Only here in the New Testament. Frequent in classical Greek in the sense of a pale or stake. It occurs once in Euripides, meaning a stump (“Bacchae,” 983). It is a stake for a palisade, or for impaling; a surgical instrument; the point of a fish-hook. In the Septuagint it occurs three times, translated thorn in Hos 2:6, where, however, it is distinguished from ἀκάνθαις thorns; brier in Eze 28:24, and prick in Num 33:55. Nine different Hebrew words are rendered by thorn, for which, in the great majority of cases, Septuagint gives ἄκανθα. The rendering thorn for σκόλοψ has no support. The figure is that of the impaling stake. Herodotus, alluding to this punishment, uses ἀνασκολοπίζειν (i., 128; 3, 132). In the ninth book of his history, Lampon says to Pausanias: “When Leonidas was slain at Thermopylae, Xerxes and Mardonius beheaded and crucified (ἀνεσταύρωσαν) him. Do thou the like by Mardonius.... for by crucifying (ἀνασκολοπίσας) thou wilt avenge Leonidas” (ix., 78). The verb seems, therefore, to have been used interchangeably with crucify; and clear instances of this occur in Philo and Lucian. At least one text of the Septuagint gives ἀνασκολοπίζω in Est 7:10, of Haman's being hanged. See further, on Gal 2:20. The explanations of the peculiar nature of this affliction are numerous. Opinions are divided, generally, between mental or spiritual and bodily trials. Under the former head are sensual desires, faint-heartedness, doubts, temptations to despair, and blasphemous suggestions from the devil. Under the latter, persecution, mean personal appearance, headache, epilepsy, earache, stone, ophthalmia. It was probably a bodily malady, in the flesh; but its nature must remain a matter of conjecture. Very plausible reasons are given in favor of both epilepsy and ophthalmia. Bishop Lightfoot inclines to the former, and Archdeacon Farrar thinks that it was almost certainly the latter.

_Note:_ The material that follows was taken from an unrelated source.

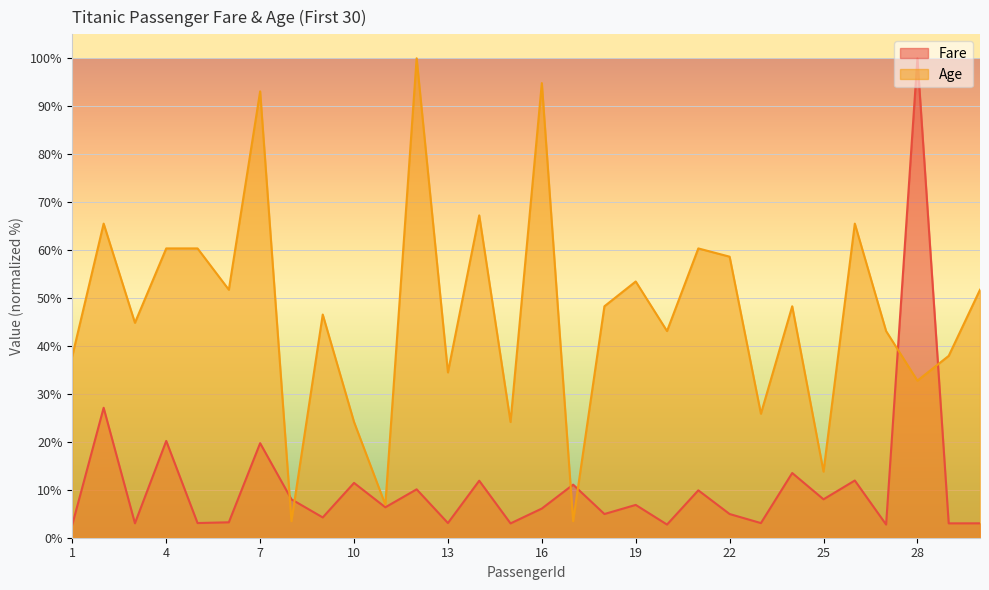

What are all the series names shown in the legend?

Fare, Age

Messenger of Satan (ἄγγελος Σατᾶν)
The torment is thus personified. Messenger is the word commonly rendered angel in the New Testament, though sometimes used of human messengers, as Luk 7:24, Luk 7:27; Luk 9:52; Jam 2:25; see also on the angels of the churches, Rev 1:20. Messenger and Satan are not to be taken in apposition - a messenger who was Satan - because Satan is never called ἄγγελος in the New Testament. Messenger is figurative, in the sense of agent. Satan is conceived in the New Testament as the originator of bodily evil. Thus, in the gospel narrative, demoniac possession is often accompanied with some form of disease. Compare Luk 13:16; Act 10:38, and see on 1Co 5:5.
Connect with messenger, which better suits depart; not with thorn, which would be a confusion of metaphor, a stake buffeting. For the verb, meaning to strike with the fist, see Mat 26:67; Mar 14:65; 1Pe 2:20. Compare Job 2:5, Job 2:7, where the Septuagint has ἅψαι touch, and ἔπαισε smote.